川絵図を読み解く
最上川の川絵図
最上川には、舟運が盛んだった江戸時代を中心に描かれた川絵図が、国内最多の14点が確認されています。
このうち、羽州川通絵図 自米沢正部最上左沢(山形県立博物館蔵)、松川舟運図屏風(公益財団法人宮坂考古館蔵)、最上川谷地押切渡より柏沢迄絵図(公益財団法人致道博物館蔵)の3点は、県指定有形文化財となっています。
最上川川絵図一覧
① 須川・最上川絵図(山形県立博物館蔵)
② 羽州川通絵図 自米沢正部最上左沢(山形県立博物館蔵)【県指定有形文化財】
③ 最上川通船卸定目并運賃作法書留(山形県立博物館蔵)
④ 最上川絵図(最上徳内記念館蔵)
⑤ 最上川絵図(個人蔵)
⑥ 最上川舟運絵図(個人蔵)
⑦ 松川舟運図屏風(公益財団法人宮坂考古館蔵)【県指定有形文化財】
⑧ 自左沢至酒田 最上川絵図(河北町教育委員会蔵)
⑨ 最上川通船案内書(大石田町立歴史民俗資料館蔵)
⑩ 最上川川通絵図(大郷歴史保存会蔵)
⑪ 最上川谷地押切渡より柏沢迄絵図(公益財団法人致道博物館蔵)【県指定有形文化財】
⑫ 最上川川絵図(山辺町ふるさと資料館蔵)
⑬ 最上川川絵図(個人蔵)
⑭ 最上川川通絵図(個人蔵)
最上川の川絵図には、船の通り道として川の様子が描かれ、特に難所の岩、瀬、淵などは詳細に描かれ、名前が記され ているものもあります。

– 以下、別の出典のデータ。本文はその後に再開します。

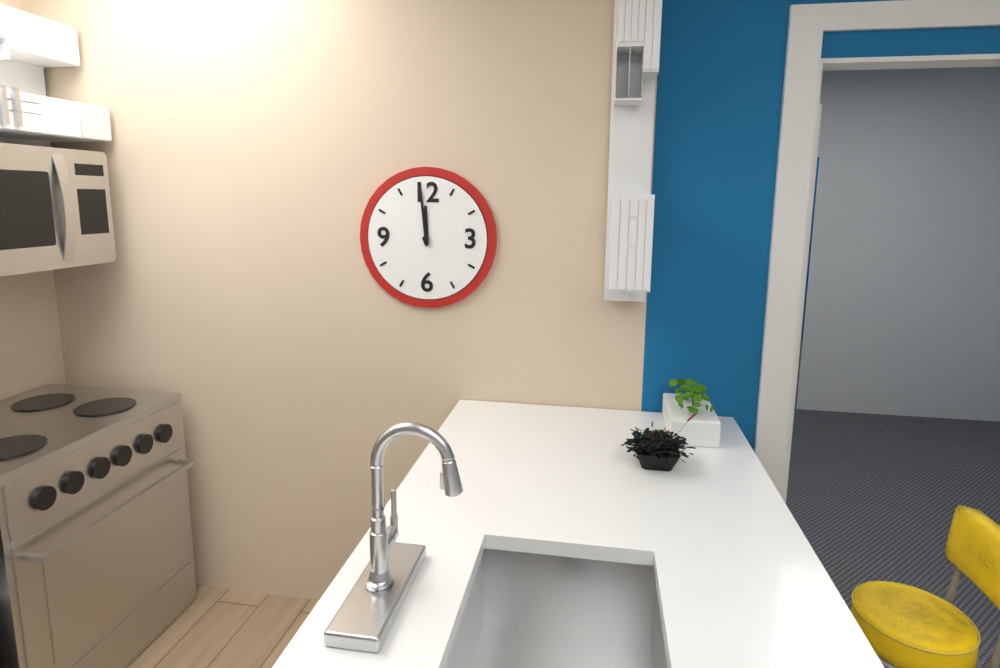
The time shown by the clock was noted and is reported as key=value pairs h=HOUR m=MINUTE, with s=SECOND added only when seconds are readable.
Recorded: h=11 m=59
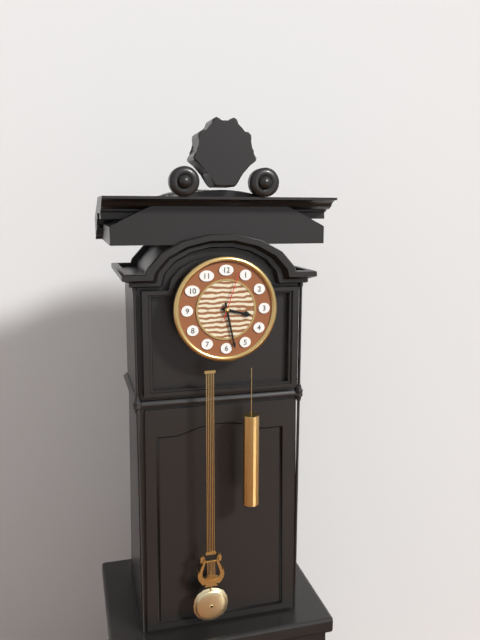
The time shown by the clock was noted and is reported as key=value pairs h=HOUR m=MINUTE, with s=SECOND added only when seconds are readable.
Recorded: h=3 m=28
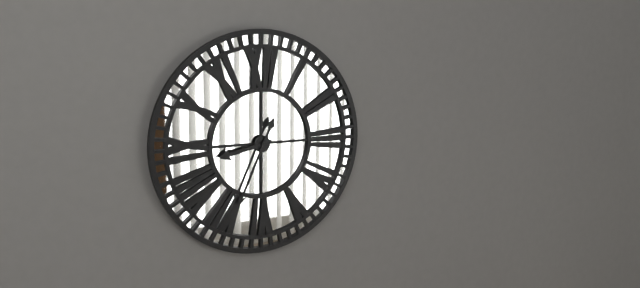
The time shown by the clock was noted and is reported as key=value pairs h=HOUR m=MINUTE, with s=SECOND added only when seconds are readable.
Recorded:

また、周囲の村々が描かれているものや、川を上り下りする船や人々の姿が描かれているものも多くあり、川絵図は、最上川舟運を知るうえで文字資料と並んで貴重な資料と言えます。同様の川絵図は、北上川(岩手県、宮城県)、阿武隈川(福島県、宮城県)、富士川(長野県、山梨県、静岡県)で確認されています。

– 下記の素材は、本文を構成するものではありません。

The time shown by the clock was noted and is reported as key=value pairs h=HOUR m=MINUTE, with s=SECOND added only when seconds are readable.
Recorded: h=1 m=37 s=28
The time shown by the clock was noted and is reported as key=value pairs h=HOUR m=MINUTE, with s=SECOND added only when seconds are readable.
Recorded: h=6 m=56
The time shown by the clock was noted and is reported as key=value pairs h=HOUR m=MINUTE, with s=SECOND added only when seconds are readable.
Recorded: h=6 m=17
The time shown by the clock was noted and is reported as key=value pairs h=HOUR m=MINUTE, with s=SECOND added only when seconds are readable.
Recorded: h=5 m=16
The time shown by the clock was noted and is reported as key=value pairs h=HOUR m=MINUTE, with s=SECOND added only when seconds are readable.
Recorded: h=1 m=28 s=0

形状別に見ると、巻物が一般的で、右側を上流、東側を下流として描いているため、上が右岸、下が左岸となります。
川絵図の依頼者や製作者等が明らかになっていないものもありますが、流域の藩や商人に関係すると考えられます。
最上川では、川絵図に描かれた川や難所の様子、そして周辺の風景を現在でも同じように見ることができます 。